Wednesday, December 12, 2012

What Am I Reading Wednesday - Containment by Christian Cantrell

I’d like to treat you kiddies to this epically awesome story by first time novelist Christian Cantrell.  I mean seriously treat you. Cantrell bases Containment inside a dome on the planet of Venus. Humans have managed to colonize the inhospitable planet but still struggle to be completely self sustaining.

The book is way passed imaginative with it’s faux history and inventive look into our Earth’s future and his world’s past. The story chronicles Arik a young genius raised completely inside the Venus dome along with 99 other young people. His life’s purpose is to make the Venus dome habitable for more the dome’s vigorously monitored population of 1,100 citizens.

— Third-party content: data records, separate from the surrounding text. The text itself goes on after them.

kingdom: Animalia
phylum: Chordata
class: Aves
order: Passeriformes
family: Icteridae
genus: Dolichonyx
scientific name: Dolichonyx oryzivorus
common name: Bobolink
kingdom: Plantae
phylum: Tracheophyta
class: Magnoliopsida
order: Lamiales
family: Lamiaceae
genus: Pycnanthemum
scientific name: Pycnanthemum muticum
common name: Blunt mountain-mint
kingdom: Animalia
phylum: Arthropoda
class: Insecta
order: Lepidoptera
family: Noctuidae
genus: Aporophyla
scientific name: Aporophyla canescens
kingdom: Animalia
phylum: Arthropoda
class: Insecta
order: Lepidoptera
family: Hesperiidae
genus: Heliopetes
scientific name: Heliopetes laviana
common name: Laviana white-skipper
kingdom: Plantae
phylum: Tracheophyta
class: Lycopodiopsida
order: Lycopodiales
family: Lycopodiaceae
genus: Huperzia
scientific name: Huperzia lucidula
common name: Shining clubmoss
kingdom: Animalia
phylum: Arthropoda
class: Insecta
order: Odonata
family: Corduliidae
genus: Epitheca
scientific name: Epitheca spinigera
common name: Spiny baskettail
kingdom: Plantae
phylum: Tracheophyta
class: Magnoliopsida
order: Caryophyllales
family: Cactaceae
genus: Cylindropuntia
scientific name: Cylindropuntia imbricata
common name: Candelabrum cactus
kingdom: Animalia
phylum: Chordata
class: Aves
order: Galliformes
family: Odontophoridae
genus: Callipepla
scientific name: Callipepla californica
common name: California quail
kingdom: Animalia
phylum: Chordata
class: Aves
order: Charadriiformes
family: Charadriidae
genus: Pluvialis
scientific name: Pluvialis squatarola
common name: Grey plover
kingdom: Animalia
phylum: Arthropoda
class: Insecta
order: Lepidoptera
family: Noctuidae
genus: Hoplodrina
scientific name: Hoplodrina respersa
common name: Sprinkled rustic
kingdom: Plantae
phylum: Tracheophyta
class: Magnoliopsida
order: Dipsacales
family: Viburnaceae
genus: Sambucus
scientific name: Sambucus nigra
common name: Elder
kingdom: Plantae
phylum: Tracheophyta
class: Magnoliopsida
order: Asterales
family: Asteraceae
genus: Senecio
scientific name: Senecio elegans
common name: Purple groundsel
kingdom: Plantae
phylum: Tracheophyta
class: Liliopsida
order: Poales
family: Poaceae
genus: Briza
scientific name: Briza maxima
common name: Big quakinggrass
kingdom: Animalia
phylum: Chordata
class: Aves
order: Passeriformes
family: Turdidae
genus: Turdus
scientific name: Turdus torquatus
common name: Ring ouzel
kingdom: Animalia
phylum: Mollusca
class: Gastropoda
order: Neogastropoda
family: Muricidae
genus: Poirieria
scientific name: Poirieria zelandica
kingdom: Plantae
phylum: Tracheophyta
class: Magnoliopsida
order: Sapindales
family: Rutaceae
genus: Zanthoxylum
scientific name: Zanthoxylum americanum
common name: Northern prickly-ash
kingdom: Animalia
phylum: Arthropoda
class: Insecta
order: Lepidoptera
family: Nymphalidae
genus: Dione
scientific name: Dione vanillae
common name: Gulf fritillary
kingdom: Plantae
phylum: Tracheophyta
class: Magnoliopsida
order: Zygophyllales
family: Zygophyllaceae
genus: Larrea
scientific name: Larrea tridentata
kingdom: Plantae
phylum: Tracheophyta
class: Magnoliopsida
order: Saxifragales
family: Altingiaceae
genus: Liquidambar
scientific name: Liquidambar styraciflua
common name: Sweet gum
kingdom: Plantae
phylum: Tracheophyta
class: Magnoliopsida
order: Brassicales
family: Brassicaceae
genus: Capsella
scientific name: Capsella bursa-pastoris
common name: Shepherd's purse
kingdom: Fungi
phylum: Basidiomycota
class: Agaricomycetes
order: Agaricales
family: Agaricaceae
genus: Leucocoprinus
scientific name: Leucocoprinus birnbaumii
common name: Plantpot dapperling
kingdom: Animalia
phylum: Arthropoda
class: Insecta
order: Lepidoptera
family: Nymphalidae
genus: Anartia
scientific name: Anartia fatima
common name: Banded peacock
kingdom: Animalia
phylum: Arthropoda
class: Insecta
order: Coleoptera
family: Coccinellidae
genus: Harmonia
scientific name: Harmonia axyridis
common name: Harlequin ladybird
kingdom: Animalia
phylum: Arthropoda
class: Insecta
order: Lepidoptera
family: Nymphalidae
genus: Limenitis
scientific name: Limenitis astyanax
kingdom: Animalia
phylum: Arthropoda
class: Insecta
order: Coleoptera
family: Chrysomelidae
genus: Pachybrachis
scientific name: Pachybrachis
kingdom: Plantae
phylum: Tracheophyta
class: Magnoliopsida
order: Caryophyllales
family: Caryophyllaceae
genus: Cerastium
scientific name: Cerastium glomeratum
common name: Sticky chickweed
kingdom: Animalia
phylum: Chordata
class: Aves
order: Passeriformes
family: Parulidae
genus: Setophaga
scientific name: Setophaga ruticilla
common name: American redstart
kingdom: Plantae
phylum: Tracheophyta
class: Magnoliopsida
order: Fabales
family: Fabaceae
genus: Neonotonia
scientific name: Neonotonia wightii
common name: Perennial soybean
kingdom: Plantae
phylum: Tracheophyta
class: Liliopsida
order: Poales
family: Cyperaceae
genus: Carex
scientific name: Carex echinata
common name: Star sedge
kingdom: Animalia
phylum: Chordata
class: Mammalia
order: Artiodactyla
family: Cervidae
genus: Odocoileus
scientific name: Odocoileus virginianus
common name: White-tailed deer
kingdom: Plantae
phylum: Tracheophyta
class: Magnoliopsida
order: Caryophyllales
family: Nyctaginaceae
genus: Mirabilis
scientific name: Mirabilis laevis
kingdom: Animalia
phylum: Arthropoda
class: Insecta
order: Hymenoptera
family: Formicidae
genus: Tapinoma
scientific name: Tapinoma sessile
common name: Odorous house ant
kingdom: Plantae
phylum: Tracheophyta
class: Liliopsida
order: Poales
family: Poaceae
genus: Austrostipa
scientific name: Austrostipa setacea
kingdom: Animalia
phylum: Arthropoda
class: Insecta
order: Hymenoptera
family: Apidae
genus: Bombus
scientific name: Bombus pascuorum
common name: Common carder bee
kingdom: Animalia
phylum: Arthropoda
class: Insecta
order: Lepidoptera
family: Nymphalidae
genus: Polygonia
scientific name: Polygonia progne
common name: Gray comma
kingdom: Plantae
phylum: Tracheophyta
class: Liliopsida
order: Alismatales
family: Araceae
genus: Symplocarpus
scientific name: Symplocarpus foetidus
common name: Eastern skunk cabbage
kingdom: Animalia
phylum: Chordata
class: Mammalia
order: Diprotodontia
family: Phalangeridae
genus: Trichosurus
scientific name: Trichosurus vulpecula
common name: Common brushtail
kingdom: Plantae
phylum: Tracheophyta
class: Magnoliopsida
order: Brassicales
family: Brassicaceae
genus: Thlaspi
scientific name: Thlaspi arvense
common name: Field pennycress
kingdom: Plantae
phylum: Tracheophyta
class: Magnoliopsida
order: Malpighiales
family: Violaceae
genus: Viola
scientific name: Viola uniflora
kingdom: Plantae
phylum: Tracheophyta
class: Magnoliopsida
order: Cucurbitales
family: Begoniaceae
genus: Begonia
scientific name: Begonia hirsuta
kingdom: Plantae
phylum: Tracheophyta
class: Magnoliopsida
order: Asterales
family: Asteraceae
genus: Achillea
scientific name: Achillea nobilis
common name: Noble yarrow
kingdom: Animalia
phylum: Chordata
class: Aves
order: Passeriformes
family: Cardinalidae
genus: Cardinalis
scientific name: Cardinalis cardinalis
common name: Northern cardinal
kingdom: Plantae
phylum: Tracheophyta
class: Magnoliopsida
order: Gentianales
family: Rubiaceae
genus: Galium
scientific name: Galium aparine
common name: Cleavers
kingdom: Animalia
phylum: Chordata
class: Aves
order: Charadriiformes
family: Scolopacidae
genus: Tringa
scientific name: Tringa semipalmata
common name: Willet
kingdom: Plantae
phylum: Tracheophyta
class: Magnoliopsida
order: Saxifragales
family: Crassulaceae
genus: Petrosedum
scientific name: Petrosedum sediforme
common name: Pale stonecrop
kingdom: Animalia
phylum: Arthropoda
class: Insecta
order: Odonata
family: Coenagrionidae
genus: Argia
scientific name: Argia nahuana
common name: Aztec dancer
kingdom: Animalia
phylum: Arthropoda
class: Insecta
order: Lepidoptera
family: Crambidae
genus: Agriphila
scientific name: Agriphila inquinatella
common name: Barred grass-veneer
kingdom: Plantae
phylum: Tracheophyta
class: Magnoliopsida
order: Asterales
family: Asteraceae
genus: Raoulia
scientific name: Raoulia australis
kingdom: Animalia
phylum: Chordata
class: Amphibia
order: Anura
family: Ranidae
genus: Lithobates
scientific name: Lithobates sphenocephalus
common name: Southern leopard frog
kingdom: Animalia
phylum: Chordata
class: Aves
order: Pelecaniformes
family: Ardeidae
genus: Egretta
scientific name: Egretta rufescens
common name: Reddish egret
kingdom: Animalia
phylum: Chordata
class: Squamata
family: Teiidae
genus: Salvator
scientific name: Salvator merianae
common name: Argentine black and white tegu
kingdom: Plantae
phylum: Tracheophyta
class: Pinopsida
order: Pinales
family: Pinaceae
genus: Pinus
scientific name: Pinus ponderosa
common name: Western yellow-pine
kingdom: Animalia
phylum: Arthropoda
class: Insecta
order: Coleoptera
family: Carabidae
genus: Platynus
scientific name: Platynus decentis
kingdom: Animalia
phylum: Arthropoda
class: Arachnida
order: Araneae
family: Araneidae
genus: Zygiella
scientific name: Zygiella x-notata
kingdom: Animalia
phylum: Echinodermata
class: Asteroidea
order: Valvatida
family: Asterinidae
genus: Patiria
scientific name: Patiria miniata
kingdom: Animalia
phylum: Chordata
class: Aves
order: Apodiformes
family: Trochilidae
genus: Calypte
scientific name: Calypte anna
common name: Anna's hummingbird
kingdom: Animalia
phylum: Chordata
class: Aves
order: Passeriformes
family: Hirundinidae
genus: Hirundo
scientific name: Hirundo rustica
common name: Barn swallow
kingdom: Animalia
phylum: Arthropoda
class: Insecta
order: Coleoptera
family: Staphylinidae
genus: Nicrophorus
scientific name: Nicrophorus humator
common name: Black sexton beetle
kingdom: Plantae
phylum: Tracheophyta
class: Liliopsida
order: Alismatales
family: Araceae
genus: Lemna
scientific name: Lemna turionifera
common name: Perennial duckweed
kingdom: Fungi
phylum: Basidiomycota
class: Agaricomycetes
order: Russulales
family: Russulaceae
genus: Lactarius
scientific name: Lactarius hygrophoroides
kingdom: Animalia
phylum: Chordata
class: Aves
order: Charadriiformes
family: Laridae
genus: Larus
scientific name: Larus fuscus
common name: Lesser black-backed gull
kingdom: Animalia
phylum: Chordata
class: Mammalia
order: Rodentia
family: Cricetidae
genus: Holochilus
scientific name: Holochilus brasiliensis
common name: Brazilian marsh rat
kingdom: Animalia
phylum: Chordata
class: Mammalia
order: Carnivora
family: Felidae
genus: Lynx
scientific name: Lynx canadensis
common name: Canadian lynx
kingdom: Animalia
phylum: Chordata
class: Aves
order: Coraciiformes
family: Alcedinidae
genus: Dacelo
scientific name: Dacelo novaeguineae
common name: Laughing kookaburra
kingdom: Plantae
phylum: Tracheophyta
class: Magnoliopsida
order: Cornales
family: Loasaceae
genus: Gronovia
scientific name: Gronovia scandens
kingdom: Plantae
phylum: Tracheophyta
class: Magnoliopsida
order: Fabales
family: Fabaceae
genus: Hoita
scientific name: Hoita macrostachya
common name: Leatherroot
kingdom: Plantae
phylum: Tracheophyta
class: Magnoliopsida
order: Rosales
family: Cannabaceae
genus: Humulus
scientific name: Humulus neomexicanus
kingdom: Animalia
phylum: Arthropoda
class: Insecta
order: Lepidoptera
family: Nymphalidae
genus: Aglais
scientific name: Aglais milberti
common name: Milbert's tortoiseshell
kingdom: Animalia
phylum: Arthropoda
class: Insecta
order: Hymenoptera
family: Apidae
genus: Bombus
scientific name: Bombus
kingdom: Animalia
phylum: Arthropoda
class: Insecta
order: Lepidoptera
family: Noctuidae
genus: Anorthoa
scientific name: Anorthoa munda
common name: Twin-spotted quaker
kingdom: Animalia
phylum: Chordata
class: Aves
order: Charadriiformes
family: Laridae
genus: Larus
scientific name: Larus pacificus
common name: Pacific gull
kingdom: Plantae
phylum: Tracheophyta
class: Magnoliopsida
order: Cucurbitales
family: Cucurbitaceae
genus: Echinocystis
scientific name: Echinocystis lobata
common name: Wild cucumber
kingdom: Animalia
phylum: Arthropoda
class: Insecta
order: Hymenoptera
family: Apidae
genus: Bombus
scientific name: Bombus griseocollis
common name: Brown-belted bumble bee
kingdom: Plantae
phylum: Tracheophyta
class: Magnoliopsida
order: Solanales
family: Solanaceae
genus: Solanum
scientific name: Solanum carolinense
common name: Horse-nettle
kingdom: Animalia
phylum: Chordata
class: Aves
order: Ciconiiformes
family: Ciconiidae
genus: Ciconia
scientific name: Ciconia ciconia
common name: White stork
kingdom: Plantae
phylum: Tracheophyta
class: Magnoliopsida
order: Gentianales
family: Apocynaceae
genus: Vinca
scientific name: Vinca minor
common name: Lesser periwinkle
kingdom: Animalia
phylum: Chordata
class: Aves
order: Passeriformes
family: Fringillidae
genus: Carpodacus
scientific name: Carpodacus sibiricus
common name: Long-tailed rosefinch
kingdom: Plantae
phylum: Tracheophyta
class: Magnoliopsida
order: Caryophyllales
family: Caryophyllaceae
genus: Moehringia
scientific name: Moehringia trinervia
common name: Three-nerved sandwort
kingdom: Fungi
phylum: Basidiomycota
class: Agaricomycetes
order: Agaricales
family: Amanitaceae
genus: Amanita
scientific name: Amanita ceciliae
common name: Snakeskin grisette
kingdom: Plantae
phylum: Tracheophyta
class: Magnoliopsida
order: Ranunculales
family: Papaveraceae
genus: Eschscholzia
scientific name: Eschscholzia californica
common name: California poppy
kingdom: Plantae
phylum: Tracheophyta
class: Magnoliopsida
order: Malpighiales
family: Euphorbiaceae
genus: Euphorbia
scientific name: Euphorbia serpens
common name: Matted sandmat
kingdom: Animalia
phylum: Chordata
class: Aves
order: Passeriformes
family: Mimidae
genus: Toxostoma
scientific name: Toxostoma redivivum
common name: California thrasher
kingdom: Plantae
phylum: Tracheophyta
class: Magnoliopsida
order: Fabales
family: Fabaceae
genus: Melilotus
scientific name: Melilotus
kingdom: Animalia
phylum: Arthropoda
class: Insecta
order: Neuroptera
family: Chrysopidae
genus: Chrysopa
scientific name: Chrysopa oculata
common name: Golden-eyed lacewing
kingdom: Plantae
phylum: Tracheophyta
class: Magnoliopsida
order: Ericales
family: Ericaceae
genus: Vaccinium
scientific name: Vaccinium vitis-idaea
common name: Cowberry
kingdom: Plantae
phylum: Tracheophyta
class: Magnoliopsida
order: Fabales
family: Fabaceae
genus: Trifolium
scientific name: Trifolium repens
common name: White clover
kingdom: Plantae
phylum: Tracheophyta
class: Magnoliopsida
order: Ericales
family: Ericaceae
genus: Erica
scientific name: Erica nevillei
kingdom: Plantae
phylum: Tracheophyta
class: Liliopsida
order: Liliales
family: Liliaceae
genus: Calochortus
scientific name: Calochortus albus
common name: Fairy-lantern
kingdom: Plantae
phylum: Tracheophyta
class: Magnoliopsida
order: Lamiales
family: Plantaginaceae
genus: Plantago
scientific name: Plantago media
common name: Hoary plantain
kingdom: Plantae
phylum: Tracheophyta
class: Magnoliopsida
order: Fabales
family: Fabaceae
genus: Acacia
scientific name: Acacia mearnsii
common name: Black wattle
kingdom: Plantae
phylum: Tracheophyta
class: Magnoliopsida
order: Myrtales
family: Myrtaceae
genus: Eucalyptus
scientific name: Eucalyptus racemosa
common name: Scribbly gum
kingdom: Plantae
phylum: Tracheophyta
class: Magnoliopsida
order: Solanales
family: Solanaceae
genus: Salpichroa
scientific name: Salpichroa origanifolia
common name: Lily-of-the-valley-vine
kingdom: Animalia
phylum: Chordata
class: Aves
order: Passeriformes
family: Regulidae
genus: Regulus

His job becomes that much harder when his wife Cadie become pregnant. While searching for a method to create a plentiful air supply Arik discovers a mountain of secrets that threaten everything he know about the dome and his own existence.

I loved this book because like another techno thriller I reviewed earlier in 2012, this is chocked full of brain busting imagery and science that my head twirled trying to grasp what the author was showing me. I get a great sense of feeling in each section and found myself not bored with the technical jargon despite my lack of education in that arena. I literally did not want to put the book down after Arik made his discoveries and even missed my bus reading how he found a resolution to the conflicts in the story.

Arik is  very likable character until the very end and because he maintains a likable guy status so well,  I ended up hating just about everyone else in the story even his wife Cadie regardless of her involvement in the conflict, which was pretty minimal. I pitied his genius for what knowledge he found and applauded the sacrifices he makes to make sure that the people inside the Venus dome achieve everything they asked of him and the information they weren’t supposed to know.

This story isn’t so much about a conspiracy. It is more like a crisis of identity, with everything Arik believes and understands. How Cantrell brings Arik to that realization is purely masterful.

I recommend Containment for anyone who has hope for the future of space travel and has faith in the Human Natures ability to still be curious.